YOUR SOLIN GENERATED RECIPE
Crispy Buttermilk Fried Chicken Sandwich
Air-fried chicken breast marinated in tangy buttermilk and coated in a nutty almond flour crust, served on a toasted sprouted bun with crisp lettuce.
INGREDIENTS
5 oz chicken breast
0.25 cup low-fat buttermilk
1 tbsp almond flour
1 tbsp arrowroot starch
0.5 tsp smoked paprika
0.25 tsp garlic powder
0.25 tsp sea salt
0.25 tsp black pepper
0.5 tsp avocado oil
0.5 whole sprouted grain bun
1 leaf romaine lettuce
2 slice tomato
2 tbsp nonfat Greek yogurt
1 tsp dijon mustard
PREPARATION
Pound the chicken breast to an even half-inch thickness to ensure uniform cooking.
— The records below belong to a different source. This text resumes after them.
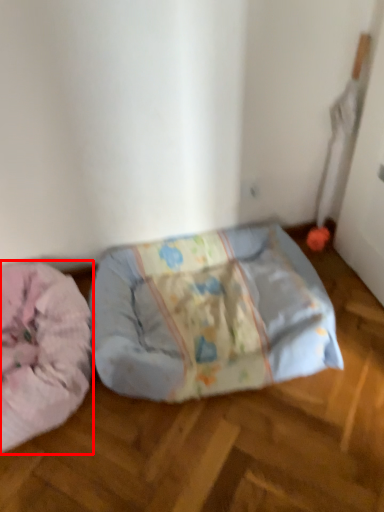
Question: From the image's perspective, where is dog bed (annotated by the red box) located in relation to furniture in the image?

Choices:
 (A) below
 (B) above

Answer: (A)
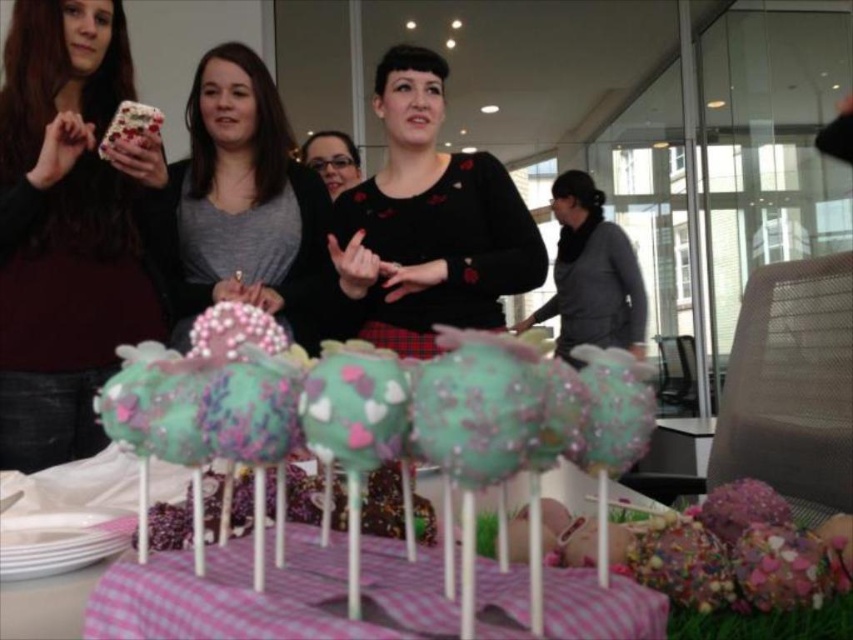
Is the position of matte gray sweater at center less distant than that of matte black glasses at center?

That is True.

Between point (323, 212) and point (322, 131), which one is positioned behind?

The point (322, 131) is behind.

Is point (273, 301) farther from viewer compared to point (346, 150)?

No, (273, 301) is closer to viewer.

Find the location of a particular element. The height and width of the screenshot is (640, 853). matte gray sweater at center is located at coordinates (244, 204).

Based on the photo, how far apart are matte black sweater at upper left and gray matte jacket at center?

matte black sweater at upper left and gray matte jacket at center are 9.43 feet apart.

Is matte black sweater at upper left behind gray matte jacket at center?

No, it is not.

Between point (15, 352) and point (593, 292), which one is positioned in front?

Positioned in front is point (15, 352).

Identify the location of matte black sweater at upper left. (68, 227).

Can you confirm if matte black sweater at upper left is taller than matte black glasses at center?

Indeed, matte black sweater at upper left has a greater height compared to matte black glasses at center.

Is matte black sweater at upper left to the left of matte black glasses at center from the viewer's perspective?

Correct, you'll find matte black sweater at upper left to the left of matte black glasses at center.

Who is more forward, (61, 113) or (322, 150)?

Positioned in front is point (61, 113).

Locate an element on the screen. This screenshot has width=853, height=640. matte black sweater at upper left is located at coordinates 68,227.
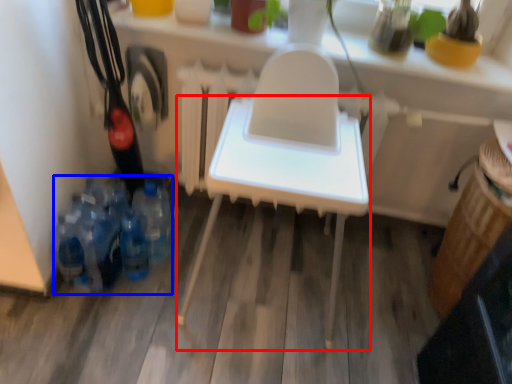
Question: Which of the following is the farthest to the observer, furniture (highlighted by a red box) or bottle (highlighted by a blue box)?

Choices:
 (A) furniture
 (B) bottle

Answer: (B)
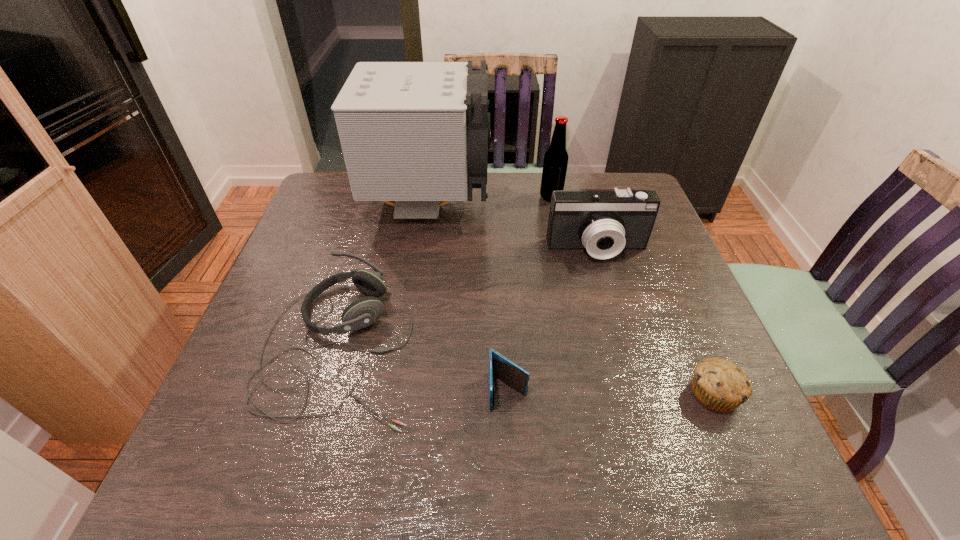
This screenshot has width=960, height=540. I want to click on vacant region located on the left of the muffin, so click(x=570, y=394).

The image size is (960, 540). In order to click on vacant area situated 0.060m on the exterior surface of the wallet in this screenshot , I will do `click(511, 442)`.

I want to click on fan that is at the far edge, so click(x=418, y=133).

Where is `beer bottle positioned at the far edge`? Image resolution: width=960 pixels, height=540 pixels. beer bottle positioned at the far edge is located at coordinates (555, 163).

Where is `object that is positioned at the left edge`? object that is positioned at the left edge is located at coordinates (363, 312).

Locate an element on the screen. Image resolution: width=960 pixels, height=540 pixels. camcorder at the right edge is located at coordinates (604, 222).

The image size is (960, 540). In order to click on muffin at the right edge in this screenshot , I will do `click(719, 385)`.

Where is `vacant region at the near edge`? vacant region at the near edge is located at coordinates (584, 462).

Where is `vacant area at the left edge of the desktop`? This screenshot has width=960, height=540. vacant area at the left edge of the desktop is located at coordinates 342,261.

In the image, there is a desktop. Where is `vacant region at the right edge`? This screenshot has width=960, height=540. vacant region at the right edge is located at coordinates (673, 434).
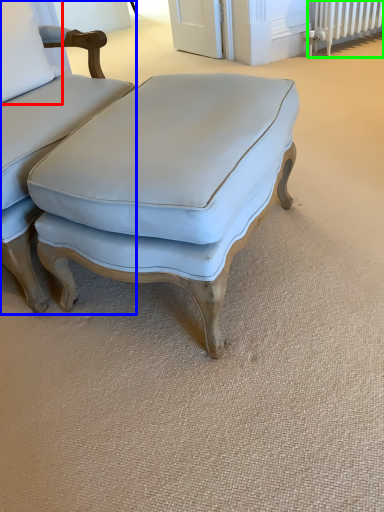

Place chicken in a bowl with buttermilk and let marinate for 20 minutes to tenderize.
In a shallow dish, whisk together almond flour, arrowroot starch, paprika, garlic powder, salt, and pepper.
Remove chicken from buttermilk, letting excess drip off, then dredge thoroughly in the flour mixture.
Lightly spray the chicken with avocado oil and air fry at 375 degrees for 12 to 15 minutes until golden.
Whisk Greek yogurt and Dijon mustard in a small bowl to create a clean, creamy spread.
Spread the yogurt sauce on the toasted bun and assemble with the chicken, lettuce, and tomato.